Segment Start: Information

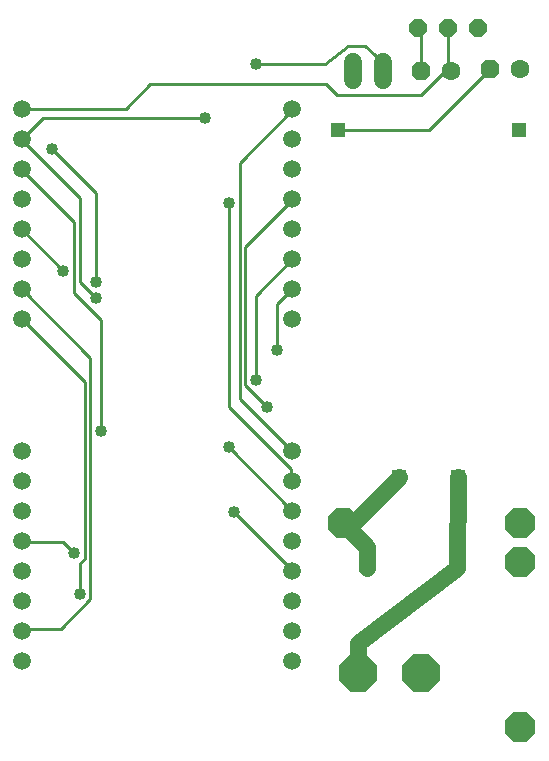
<source format=gbl>
G75*
%MOIN*%
%OFA0B0*%
%FSLAX25Y25*%
%IPPOS*%
%LPD*%
%AMOC8*
5,1,8,0,0,1.08239X$1,22.5*
%
%ADD10OC8,0.06300*%
%ADD11C,0.06300*%
%ADD12R,0.05150X0.05150*%
%ADD13C,0.06000*%
%ADD14C,0.05937*%
%ADD15OC8,0.12500*%
%ADD16OC8,0.05200*%
%ADD17OC8,0.10000*%
%ADD18OC8,0.06000*%
%ADD19C,0.05600*%
%ADD20C,0.01000*%
%ADD21C,0.04000*%
D10*
X0141000Y0228750D03*
X0163972Y0229326D03*
D11*
X0173972Y0229326D03*
X0151000Y0228750D03*
D12*
X0173815Y0209124D03*
X0113185Y0209124D03*
X0133657Y0093376D03*
X0153343Y0093376D03*
D13*
X0128500Y0225750D02*
X0128500Y0231750D01*
X0118500Y0231750D02*
X0118500Y0225750D01*
D14*
X0008000Y0032250D03*
X0008000Y0042250D03*
X0008000Y0052250D03*
X0008000Y0062250D03*
X0008000Y0072250D03*
X0008000Y0082250D03*
X0008000Y0092250D03*
X0008000Y0102250D03*
X0008000Y0146250D03*
X0008000Y0156250D03*
X0008000Y0166250D03*
X0008000Y0176250D03*
X0008000Y0186250D03*
X0008000Y0196250D03*
X0008000Y0206250D03*
X0008000Y0216250D03*
X0098000Y0216250D03*
X0098000Y0206250D03*
X0098000Y0196250D03*
X0098000Y0186250D03*
X0098000Y0176250D03*
X0098000Y0166250D03*
X0098000Y0156250D03*
X0098000Y0146250D03*
X0098000Y0102250D03*
X0098000Y0092250D03*
X0098000Y0082250D03*
X0098000Y0072250D03*
X0098000Y0062250D03*
X0098000Y0052250D03*
X0098000Y0042250D03*
X0098000Y0032250D03*
D15*
X0120000Y0028250D03*
X0141000Y0028250D03*
D16*
X0153000Y0063250D03*
X0123000Y0063250D03*
D17*
X0115000Y0078250D03*
X0174000Y0078250D03*
X0174000Y0065250D03*
X0174000Y0010250D03*
D18*
X0160000Y0243250D03*
X0150000Y0243250D03*
X0140000Y0243250D03*
D19*
X0133657Y0093376D02*
X0118531Y0078250D01*
X0115000Y0078250D01*
X0123000Y0070250D01*
X0123000Y0063250D01*
X0120000Y0038250D02*
X0153000Y0063250D01*
X0153343Y0093376D01*
X0120000Y0038250D02*
X0120000Y0028250D01*
D20*
X0098000Y0062250D02*
X0097679Y0062691D01*
X0078705Y0081665D01*
X0097679Y0082569D02*
X0076898Y0103350D01*
X0076898Y0116904D02*
X0076898Y0184669D01*
X0080512Y0198222D02*
X0097679Y0215390D01*
X0098000Y0216250D01*
X0109425Y0224425D02*
X0050695Y0224425D01*
X0042563Y0216293D01*
X0008228Y0216293D01*
X0008000Y0216250D01*
X0015000Y0213250D02*
X0008000Y0206250D01*
X0008228Y0205451D01*
X0027203Y0186476D01*
X0027203Y0158467D01*
X0032624Y0153045D01*
X0032624Y0158467D02*
X0032624Y0188283D01*
X0018167Y0202740D01*
X0015000Y0213250D02*
X0069000Y0213250D01*
X0080512Y0198222D02*
X0080512Y0119614D01*
X0097679Y0102447D01*
X0098000Y0102250D01*
X0097679Y0096122D02*
X0076898Y0116904D01*
X0082319Y0124132D02*
X0082319Y0170213D01*
X0097679Y0185573D01*
X0098000Y0186250D01*
X0098000Y0166250D02*
X0097679Y0165695D01*
X0085933Y0153949D01*
X0085933Y0125939D01*
X0082319Y0124132D02*
X0089547Y0116904D01*
X0093161Y0135878D02*
X0093161Y0151238D01*
X0097679Y0155756D01*
X0098000Y0156250D01*
X0113185Y0209124D02*
X0143770Y0209124D01*
X0163972Y0229326D01*
X0151000Y0228750D02*
X0148988Y0228750D01*
X0141049Y0220811D01*
X0113039Y0220811D01*
X0109425Y0224425D01*
X0108909Y0231250D02*
X0116716Y0237057D01*
X0122284Y0237057D01*
X0128500Y0231841D01*
X0128500Y0228750D01*
X0141000Y0242250D02*
X0140000Y0243250D01*
X0141000Y0242250D02*
X0141000Y0228750D01*
X0150085Y0229846D02*
X0151000Y0228750D01*
X0150988Y0228943D01*
X0150085Y0229846D02*
X0150085Y0242496D01*
X0150000Y0243250D01*
X0108909Y0231250D02*
X0086000Y0231250D01*
X0025396Y0178344D02*
X0025396Y0154852D01*
X0034431Y0145817D01*
X0034431Y0108772D01*
X0029010Y0125035D02*
X0008228Y0145817D01*
X0008000Y0146250D01*
X0008228Y0155756D02*
X0008000Y0156250D01*
X0008228Y0155756D02*
X0030817Y0133167D01*
X0030817Y0052752D01*
X0020878Y0042813D01*
X0008228Y0042813D01*
X0008000Y0042250D01*
X0027203Y0054559D02*
X0027203Y0064498D01*
X0029010Y0066305D01*
X0029010Y0125035D01*
X0021781Y0162081D02*
X0008228Y0175634D01*
X0008000Y0176250D01*
X0025396Y0178344D02*
X0008228Y0195512D01*
X0008000Y0196250D01*
X0097679Y0096122D02*
X0097679Y0092508D01*
X0098000Y0092250D01*
X0097679Y0082569D02*
X0098000Y0082250D01*
X0025396Y0068112D02*
X0021781Y0071726D01*
X0008228Y0071726D01*
X0008000Y0072250D01*
D21*
X0025396Y0068112D03*
X0027203Y0054559D03*
X0034431Y0108772D03*
X0032624Y0153045D03*
X0032624Y0158467D03*
X0021781Y0162081D03*
X0018167Y0202740D03*
X0069000Y0213250D03*
X0086000Y0231250D03*
X0076898Y0184669D03*
X0093161Y0135878D03*
X0085933Y0125939D03*
X0089547Y0116904D03*
X0076898Y0103350D03*
X0078705Y0081665D03*
M02*

</source>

Segment End: Information

■ **Problem statement**
Output only an exact transcription of the lines above from the one with "X0098000Y0102250D01*" up to and including the one with "X0093161Y0135878D02*".

■ **Answer**
X0098000Y0102250D01*
X0097679Y0096122D02*
X0076898Y0116904D01*
X0082319Y0124132D02*
X0082319Y0170213D01*
X0097679Y0185573D01*
X0098000Y0186250D01*
X0098000Y0166250D02*
X0097679Y0165695D01*
X0085933Y0153949D01*
X0085933Y0125939D01*
X0082319Y0124132D02*
X0089547Y0116904D01*
X0093161Y0135878D02*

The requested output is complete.